Wednesday, December 31, 2025

On my view, once all the dust settles, Science-as-ontology—that is, metaphysical naturalism/physicalism plus strong scientific realism—is best seen as one powerful Tier‑2 tradition among others, not as the neutral frame in which all other outlooks must be judged.

By “Science-as-ontology” here, I mean not laboratory practice or domain‑specific theory, but a thick metaphysical package: whatever exists is physical or wholly dependent on the physical; our best or future natural science will, in principle, fix the complete ontology of the universe; anything that cannot be described in that vocabulary is not ultimately real. This is the form of scientific realism with a capital R that Putnam later abandoned—the “God’s‑eye” picture of a single, theory‑independent total description which our mature science is supposedly converging toward.

Historically, this Tier‑2 formation has roots in 19th‑ and 20th‑century successes of physics, chemistry, and biology, in Victorian and early modern naturalisms, and in the secular humanisms of figures like Einstein and Dewey who explicitly rejected any “supernatural” realm and identified reality with what a completed science would describe. In contemporary philosophy, it shows up as the default physicalism reported in surveys of professional metaphysicians and philosophers of mind, frequently coupled with robust scientific realism about unobservables and with the assumption that scientific ontology is the answer to Quine’s “What is there?”. In psychiatry and medicine, it underwrites biopsychosocial models that, in practice, treat every legitimate phenomenon—pain, mood, “stress,” religious experience—as something that must have, in the end, a discoverable physical mechanism.

Seen through the Tier‑1/Tier‑2 distinction, this is not “the view from nowhere”; it is one thick, historically situated worldview: secular, physicalist, empiricist, wedded to a particular image of Nature as a closed, law‑governed totality. It sits alongside other Tier‑2 traditions (religious, philosophical, ideological), overlaps with them in some places and conflicts in others, and exerts a strong cultural and institutional pull—especially in universities, philosophy departments, and clinical sciences. But it is still a tradition: it has origins, exemplars, canonical texts, tacit norms, and blind spots. It is powerful and often epistemically privileged in many domains, yet it remains one tradition among many, not a metaphysically guaranteed map of Reality as a whole.

On reflection, treating physicalist scientific realism as the ontology of reality is speculative metaphysics because its strongest claims go far beyond what even the best scientific practice actually delivers.
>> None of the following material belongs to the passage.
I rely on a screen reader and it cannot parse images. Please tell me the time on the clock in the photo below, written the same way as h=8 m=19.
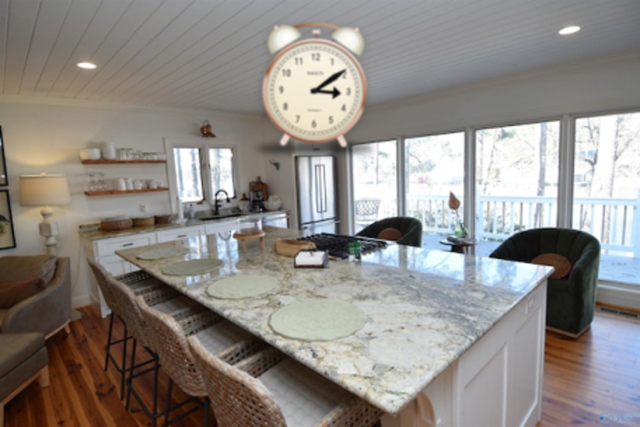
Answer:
h=3 m=9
Science gives us a patchwork of powerful, domain‑specific theories, impressive technologies, and an evolving set of models that work astonishingly well in many contexts. What it does not give us is a single, unified, evidence‑based demonstration that there is a closed, fixed “object domain” of all that exists, exhaustively characterizable in current or foreseeable physical terms. In practice, we see unresolved fractures (GR vs. QM, dark matter/energy, the hard problem of consciousness, the messy state of psychiatric aetiology), interpretive underdetermination (quantum interpretations, competing models in cosmology and neuroscience), and extensive use of idiopathic and functional labels where mechanisms are unknown. Elevating this fallible, fragmentary picture into a final account of “Nature/Reality as a whole” is an extra philosophical move, not something forced on us by the data.

The view is also structurally incoherent in the way it polices its own boundary. By asserting that “everything is physical or wholly depends on the physical” and “there is no supernatural,” it defines “nature” in purely negative, a priori terms: whatever turns out to be real must, by stipulation, be natural. Any future discovery—panpsychist micro‑subjects, radically new field‑like phenomena, forms of experience that do not fit current categories—will simply be reclassified as “natural” after the fact. This makes “naturalism” unfalsifiable as a global thesis: no possible observation could count as evidence that reality exceeds the current frame, because the frame expands by definition. The same picture then downgrades or redescribes first‑person qualia, thick moral concepts, and religious or depth‑psychological experiences from a purported “view from nowhere,” even though its own third‑person methods depend in practice on precisely those inner perspectives and normative judgments (about what counts as evidence, reliability, harm, or improvement) that it claims to reduce. In that sense, physicalist scientific realism is not just an overgeneralization from good scientific practice; it is a self‑insulating metaphysics that quietly relies on, and then disowns, the very first‑person and normative phenomena it needs in order for science to function at all.